Contro la smemoratezza 2.0

Alfonso Berardinelli

Sull’ultimo numero di Vita e Pensiero (giugno 2013) non posso fare a meno di leggere l’articolo di Michel Serres intitolato “Un nuovo Rinascimento dalle nuove tecnologie”. Le tecnologie informatiche e telematiche sono la mia testa di turco, o meglio i miei mulini a vento. Non sono nemici da combattere. Hanno vinto in partenza e vinceranno anche sulla mente umana che ha creduto di crearle per “farne uso”, per metterle al proprio servizio.

    Sull’ultimo numero di Vita e Pensiero (giugno 2013) non posso fare a meno di leggere l’articolo di Michel Serres intitolato “Un nuovo Rinascimento dalle nuove tecnologie”. Le tecnologie informatiche e telematiche sono la mia testa di turco, o meglio i miei mulini a vento. Non sono nemici da combattere. Hanno vinto in partenza e vinceranno anche sulla mente umana che ha creduto di crearle per “farne uso”, per metterle al proprio servizio. Qualche favola antica l’ho letta e credo più nelle favole di una volta che nelle attuali favole neotecnologiche. Volentieri e senza scopo le maledico.

    Il muscoloso gigante tecnologico che abbiamo inventato per essere ubiqui, onniscienti e più veloci della luce, ha già cominciato a giocare con noi come gatto e topo. Non siamo i suoi padroni, siamo i suoi schiavi. E lo saremo anche di più quando non lo capiremo più: quando almeno mezzo cervello e diverse “tradizionali” funzioni cerebrali, ritenute per secoli preziose, saranno state monopolizzate da quella dolce merce che va a ruba da quando esiste, che serve a tutto e a tutti ed è più democratica e autocratica insieme di ogni potere politico precedentemente noto.

    Michel Serres sarà anche (lo è) un accademico di Francia e uno dei più noti filosofi ed epistemologi viventi, come si apprende dalla nota editoriale.  Aprendo il dizionario Garzanti di filosofia imparo inoltre quanto segue: “Di formazione scientifico-matematica, Serres ha proposto una ripresa del progetto positivistico nel quadro dello strutturalismo”.  Il suo razionalismo si ispira non a Cartesio ma a Leibniz e “si occupa delle relazioni formali che organizzano i diversi ambiti del sapere”.  Si è quindi occupato di molte cose eterogenee, scienza e fantascienza, estetica e ambiente, Jules Verne, Zola e Lucrezio. Infine “ha soprattutto esplorato l’affermarsi di un nuovo tipo umano e del processo che sta trasformando l’essere al mondo dell’individuo per effetto del ruolo crescente della comunicazione (secondo il modello delle reti) e del cambiamento radicale del rapporto con la morte, con il tempo, e con l’ambiente”.

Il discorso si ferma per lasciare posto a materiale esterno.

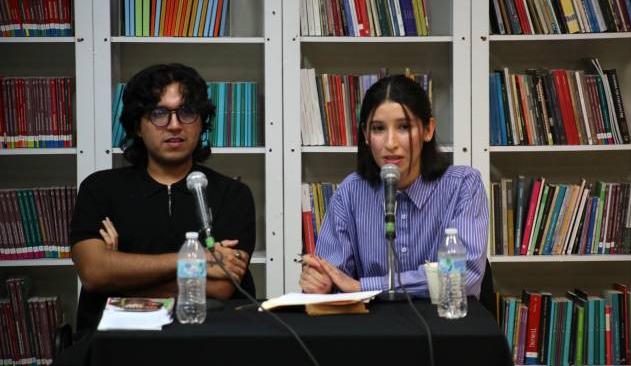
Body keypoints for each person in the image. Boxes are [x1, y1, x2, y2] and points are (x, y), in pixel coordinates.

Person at [70, 63, 256, 332]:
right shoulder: (99, 189)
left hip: (210, 340)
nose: (174, 125)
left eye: (187, 112)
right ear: (137, 125)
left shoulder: (232, 194)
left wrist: (120, 275)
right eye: (159, 113)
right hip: (117, 344)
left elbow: (221, 286)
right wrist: (195, 260)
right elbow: (94, 274)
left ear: (202, 121)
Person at [299, 75, 488, 297]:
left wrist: (363, 287)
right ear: (366, 135)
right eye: (378, 128)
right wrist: (321, 282)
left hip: (443, 326)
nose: (390, 143)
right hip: (375, 327)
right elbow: (332, 275)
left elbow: (459, 277)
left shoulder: (464, 186)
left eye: (404, 127)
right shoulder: (349, 193)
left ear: (428, 130)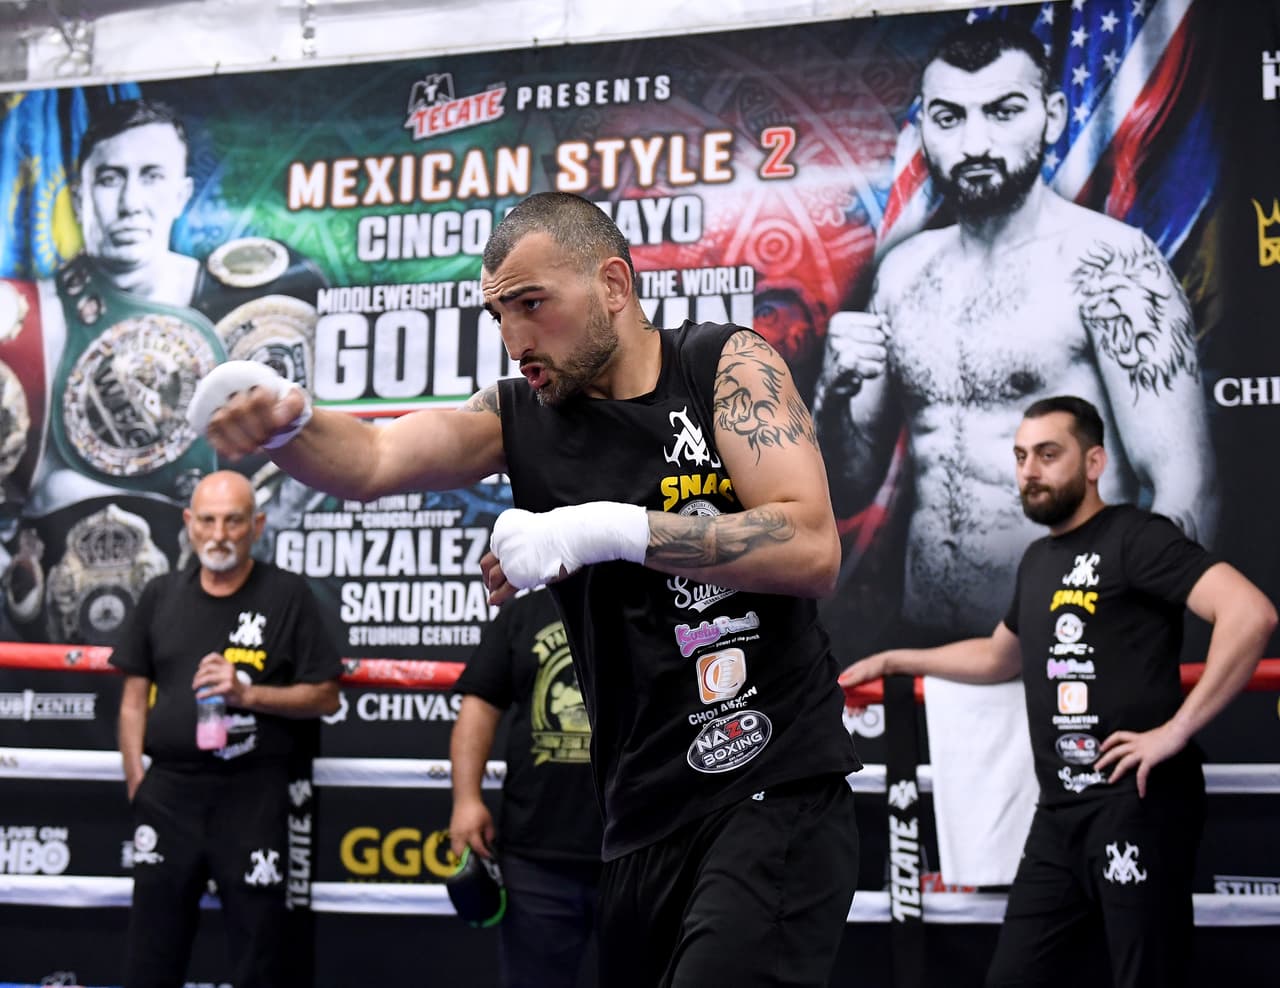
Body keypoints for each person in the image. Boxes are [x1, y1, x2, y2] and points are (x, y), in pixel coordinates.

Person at [196, 190, 861, 987]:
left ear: (613, 284)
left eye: (532, 305)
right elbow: (374, 460)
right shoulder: (520, 415)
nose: (514, 339)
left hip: (770, 784)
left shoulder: (723, 364)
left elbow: (813, 543)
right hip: (638, 815)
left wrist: (601, 528)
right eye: (498, 315)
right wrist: (287, 425)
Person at [840, 395, 1276, 988]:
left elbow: (1249, 613)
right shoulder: (1039, 559)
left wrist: (1174, 732)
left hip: (1138, 803)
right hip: (1058, 815)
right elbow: (1001, 655)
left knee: (1145, 976)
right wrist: (895, 657)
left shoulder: (1136, 536)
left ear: (1094, 462)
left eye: (1048, 454)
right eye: (1021, 456)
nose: (1030, 471)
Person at [812, 20, 1217, 643]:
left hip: (1071, 644)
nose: (975, 143)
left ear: (1052, 116)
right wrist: (832, 393)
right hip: (932, 641)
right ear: (924, 127)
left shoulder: (1108, 263)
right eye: (950, 118)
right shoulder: (902, 272)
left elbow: (1186, 485)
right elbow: (847, 485)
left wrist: (1130, 638)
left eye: (1004, 112)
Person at [1, 97, 326, 643]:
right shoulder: (24, 321)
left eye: (150, 176)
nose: (130, 202)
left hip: (198, 642)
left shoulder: (254, 313)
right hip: (47, 652)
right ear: (79, 196)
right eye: (110, 178)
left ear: (180, 193)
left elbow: (287, 493)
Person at [110, 469, 342, 988]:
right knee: (151, 950)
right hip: (168, 796)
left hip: (253, 795)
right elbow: (131, 700)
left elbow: (325, 696)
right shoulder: (160, 594)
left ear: (256, 525)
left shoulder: (287, 595)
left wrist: (247, 694)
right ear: (190, 524)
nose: (220, 534)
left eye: (233, 521)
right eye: (209, 521)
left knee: (260, 951)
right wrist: (137, 783)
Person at [449, 587, 602, 988]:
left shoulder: (654, 604)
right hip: (536, 857)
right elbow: (479, 705)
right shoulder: (525, 613)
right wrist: (466, 800)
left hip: (642, 850)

    Ho l’impressione che dati i suoi interessi, i suoi strumenti e il suo ruolo, Serres fosse predestinato al profetismo millenaristico su base neotecnologica. La cosa che osserverei è comunque che per poter annunciare il luminoso futuro di un nuovo Rinascimento, i profeti di questo genere in realtà si rivolgono al passato notando univocamente una sola cosa: la storia è stata una marcia trionfale,  non ha fatto che renderci migliori e più felici moltiplicando i nostri poteri: più accumulo di dati, più informazione, più sapere disponibile e adoperabile a piacere, il più velocemente possibile, per scopi non meglio precisati.

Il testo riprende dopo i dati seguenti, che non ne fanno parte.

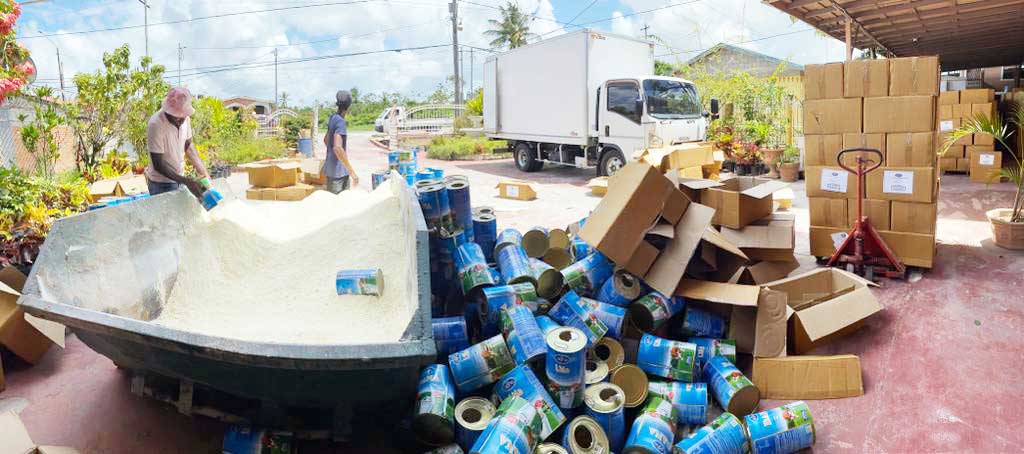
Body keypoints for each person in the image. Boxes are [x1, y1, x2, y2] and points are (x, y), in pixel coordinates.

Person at [144, 86, 209, 198]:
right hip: (161, 183)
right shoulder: (156, 124)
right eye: (175, 116)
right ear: (167, 110)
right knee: (168, 215)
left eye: (182, 116)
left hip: (179, 177)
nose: (179, 119)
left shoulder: (185, 119)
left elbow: (188, 145)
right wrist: (187, 182)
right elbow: (158, 164)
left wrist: (203, 172)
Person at [322, 90, 358, 193]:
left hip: (331, 171)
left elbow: (326, 140)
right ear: (349, 106)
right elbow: (337, 148)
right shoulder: (341, 122)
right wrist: (352, 173)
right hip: (339, 175)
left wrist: (332, 157)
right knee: (341, 206)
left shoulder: (333, 118)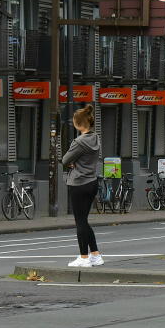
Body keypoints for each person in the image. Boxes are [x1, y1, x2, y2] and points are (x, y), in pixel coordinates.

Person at [61, 104, 103, 267]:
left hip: (78, 183)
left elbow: (65, 160)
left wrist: (72, 164)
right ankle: (96, 255)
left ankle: (84, 257)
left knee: (80, 222)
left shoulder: (78, 142)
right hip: (92, 181)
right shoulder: (96, 138)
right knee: (84, 221)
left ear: (78, 124)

    Ancora una volta e fino alla noia, l’apologia dei mezzi nasconde l’imprecisione dei fini. Ci si concentra sul gigantismo delle tecniche, come se fossero in se stesse cultura, o come se la cultura da loro creata non fosse l’espressione di una società di massa che non è esattamente la stessa cosa di una società liberal-democratica (su questo non si finirà mai di discutere).Viene annunciato un nuovo Rinascimento, ma  gli si attribuiscono caratteristiche molto diverse dal Rinascimento passato. Leon Battista Alberti e Giordano Bruno scaricherebbero volentieri la propria memoria in una memoria artificiale?
    Vanno di moda recentemente le parole “eccellenza” “merito” e “qualità”. Ma alla fine ci si inginocchia davanti alla quantità: se tutti comunicano tecnicamente con una frequenza e una velocità mai viste, questo semplice fatto sarebbe garanzia di superiore cultura.

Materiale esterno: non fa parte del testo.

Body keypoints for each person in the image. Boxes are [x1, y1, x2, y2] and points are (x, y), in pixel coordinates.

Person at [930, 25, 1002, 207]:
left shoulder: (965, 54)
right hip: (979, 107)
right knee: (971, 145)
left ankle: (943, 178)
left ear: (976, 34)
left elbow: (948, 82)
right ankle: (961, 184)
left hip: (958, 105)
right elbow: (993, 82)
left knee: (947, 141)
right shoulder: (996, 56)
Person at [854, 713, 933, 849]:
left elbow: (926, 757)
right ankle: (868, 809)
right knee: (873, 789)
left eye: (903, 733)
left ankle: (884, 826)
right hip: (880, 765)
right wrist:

    E’ vero, dice Serres, che  “la comunicazione caratterizza il vivente come sistema aperto”, ma se io, tu, voi, loro, viventi, passiamo, in quanto sistemi aperti, venti ore su ventiquattro tra cellulare, computer, tablet, videogiochi, avremo in premio forse più un classico “esaurimento nervoso” che non il potenziamento dei nostri poteri mentali.

    In più, come sempre, questi  nuovi profeti giocano con la terminologia mistica. Ci invitano a compiere un audace salto nel vuoto, a entrare nel nirvana tecnico. Dobbiamo perdere noi stessi per conquistare davvero noi stessi! Dobbiamo svuotare la testa per renderla davvero creativa. Chi non ricorda niente di testa sua, sarà in compenso totalmente creativo: “Il nostro apparato cognitivo” dice Serres “si libera anche di tutti i possibili ricordi per lasciare spazio all’invenzione”.

    E infine l’apologo. L’intera umanità vivrà collettivamente il miracolo di san Dionigi. Quando “gli mozzarono la testa e quella cadde a terra, lui si chinò, decapitato, per raccoglierla, poi la tenne un momento tra le braccia sollevate (…)  Quale santità permise a Dionigi decollato di riprendere la sua testa a terra?”. L’epistemologo Serres ci spiega che la nostra testa futura, staccata da noi, sarà “il computer e la sua immensa memoria, il suo schermo, la sua potente rapidità di calcolo, la sua fulminea classificazione dei dati”. Senza testa saremo più liberamente e intelligentemente creativi, “tutti dei san Dionigi” per un nuovo Rinascimento dal volto ignoto.

    Serres deve essere un simpatico burlone. Sento però nelle sue parole un sospetto odore di zolfo. Forse un diavoletto gli ha consigliato di sperimentare in chiave fantascientifica il martirio e il miracolo di san Dionigi. Ma non so quale neuroscienziato potrà garantirci che eliminando e delegando alla macchina sempre più funzioni cerebrali il nostro cervello migliorerà invece di peggiorare: dove finiranno la memoria, madre di tutte le muse, la volontà, che fa compiere le scelte, la sensorialità, che mette in rapporto con l’ambiente fisico, la manualità, che caratterizzò l’homo habilis, l’orientamento nello spazio ecc…?

    Per fortuna leggo nello stesso fascicolo di Vita e Pensiero quello che dicono scienziati come Ugo Amaldi e Peter W. Higgs, colui  che intuì l’esistenza di una particella oggi nota come “bosone di Higgs”. Trovo nei loro discorsi quella prudente sobrietà che caratterizza i migliori scienziati e che a volte è carente nei filosofi della scienza.